Brooks gives something of a meditation on spirituality and the Christian story of humanity. As is true of his work at the Times, Brooks’ great gift is elevating the reader to moral and philosophical heights with plain but illuminating human insight. His perceptiveness of the spirit of the age and application of Christian truth to it is that best kind of writing: The kind that makes you think, “Well of course that’s obvious! Now why didn’t I think of that?”
His speech to The Gathering is quiet fire. Here’s a highlight, in which Brooks discusses what an 20th century rabbi meant by human nature’s “two Adams.”
Adam One is the external résumé. Career-oriented. Ambitious. External.
Adam Two is the internal Adam. Adam Two wants to embody certain moral qualities to have a serene, inner character, a quiet but solid sense of right and wrong, not only to do good but to be good, to sacrifice to others, to be obedient to a transcendent truth, to have an inner soul that honors God, creation and our possibilities
Adam One wants to conquer the world. Adam Two wants to obey a calling and serve the world. Adam One asks. “How things work?” Adam Two asks, “Why things exist and what we’re her for?”
Adam One wants to venture forth. Adam Two wants to return to roots.
Adam One’s motto is “Success.”
Adam Two’s motto is “Charity. Love. Redemption.”
So the secular world is a world that nurtures Adam One, and leaves Adam Two inarticulate.
The competition to succeed in the Adam One world is so intense, there’s often very little time for anything else. Noise and fast, shallow communication makes it harder to hear the quieter sounds that emanate from our depths.

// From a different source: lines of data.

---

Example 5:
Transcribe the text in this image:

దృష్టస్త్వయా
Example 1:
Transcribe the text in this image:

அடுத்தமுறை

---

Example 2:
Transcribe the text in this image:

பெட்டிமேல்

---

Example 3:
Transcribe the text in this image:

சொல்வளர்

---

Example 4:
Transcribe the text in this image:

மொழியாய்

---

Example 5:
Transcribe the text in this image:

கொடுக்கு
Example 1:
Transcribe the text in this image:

We live in a culture that teaches us to be assertive, to brand ourselves to get likes on Facebook, and it’s hard to have that humility and inner confrontation which is necessary for a healthy Adam Two life.
And the problem is that I have learned over the course of my life that if you’re only Adam One, you turn into a shrewd animal whose adept at playing games and begins to treat life as a game.
You live with an unconscious boredom, not really loving, not really attached to a moral purpose that gives life worth. You settle into a sort-of self-satisfied moral mediocrity. You grade yourself on a forgiving curve. You follow your desires wherever they take you. You approve of yourself as long as people seem to like you. And you end up slowly turning the core piece of yourself into something less desirable than what you wanted. And you notice this humiliating gap between your actual self and your desired self.